L’élément de base est comme à l’accoutumé la vie privée de l’arbre généalogique Satrapi, en l’occurrence celle du grand oncle Nasser Ali Khan, et du récit de son agonie. Son instrument de musique sacré est brisé et les substituts de fortunes n’épanchent plus ses aspirations. Il choisit donc la mort, et Marjane s’attache à mettre en image les huit derniers jours de cette légende familiale. Un à un, augurant le pire ou le meilleur, naviguant entre une réalité amère et le conte de fée de tradition persane, les jours se suivent et ne se ressemblent pas. Seule la lente dégradation de l’âme et du corps se poursuit sans surprendre.

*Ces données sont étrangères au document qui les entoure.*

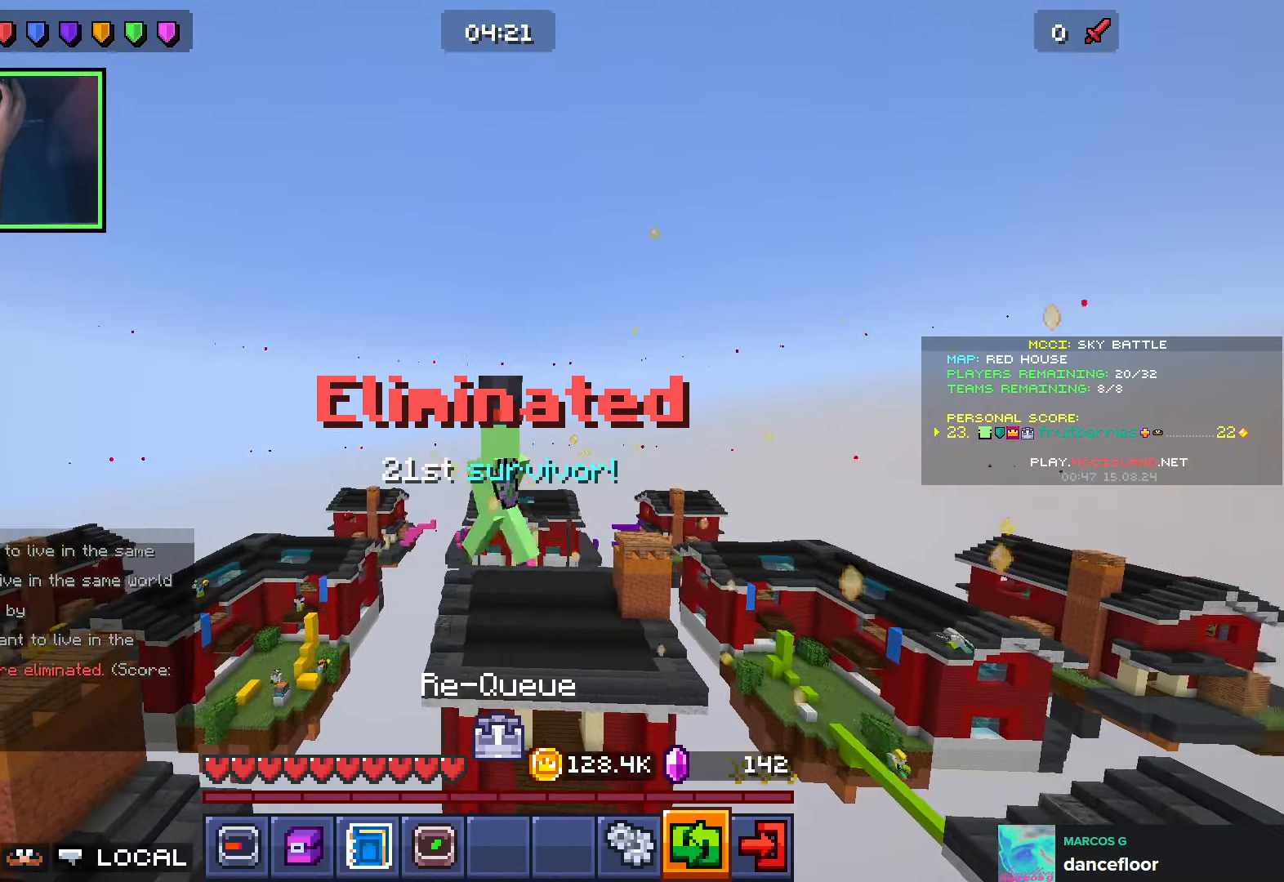
{"keys": ["a"], "events": [[183, "a", "down"], [366, "w", "up"]]}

Mais face à Persépolis et sa lecture linéaire un peu fade, Poulet aux prunes développe une trame narrative accidentée, tend des pièges à son lecteur et le prend dans la toile de ses contradictions. Le dessin bifurque, s’épurant des compositions intellectualisantes au profit d’une diffusion de l’émotion plus instinctive. Un virage qu’elle engage parfaitement -en dépit d’un dessin dont la sécheresse technique ne prête guère à ce type de catharsis- grâce à l’emploi de références graphiques fortes, qu’elles soient empruntées au cinéma de Pedro Almodovar ou aux affiches communistes russes et chinoises. Démarche que l’on retrouve d’ailleurs de plus en plus dans ses commandes d’illustration (voir par exemple la couverture d’un récent numéro de Télérama, inspirée d’une affiche de Bob Dylan par Glaser).

Au final, le livre manque un peu de souffle mais s’inscrit dans une volonté artistique ferme et continue. Noyée dans la notoriété, Satrapi travaille au corps un mode d’expression personnel et politique. Mais surtout, elle exprime un univers multiculturel qui lui est propre, écartelé entre la Perse et l’occident, et s’ouvre progressivement à la communication et à la connivence avec le lecteur. Récit de vie tout autant que peinture historique et sociale, l’apparente simplicité de Poulet aux prunes le condamne à première vue à un succès bien moindre que l’écrasant Persépolis tout en étant un témoignage à la beauté plus discrète.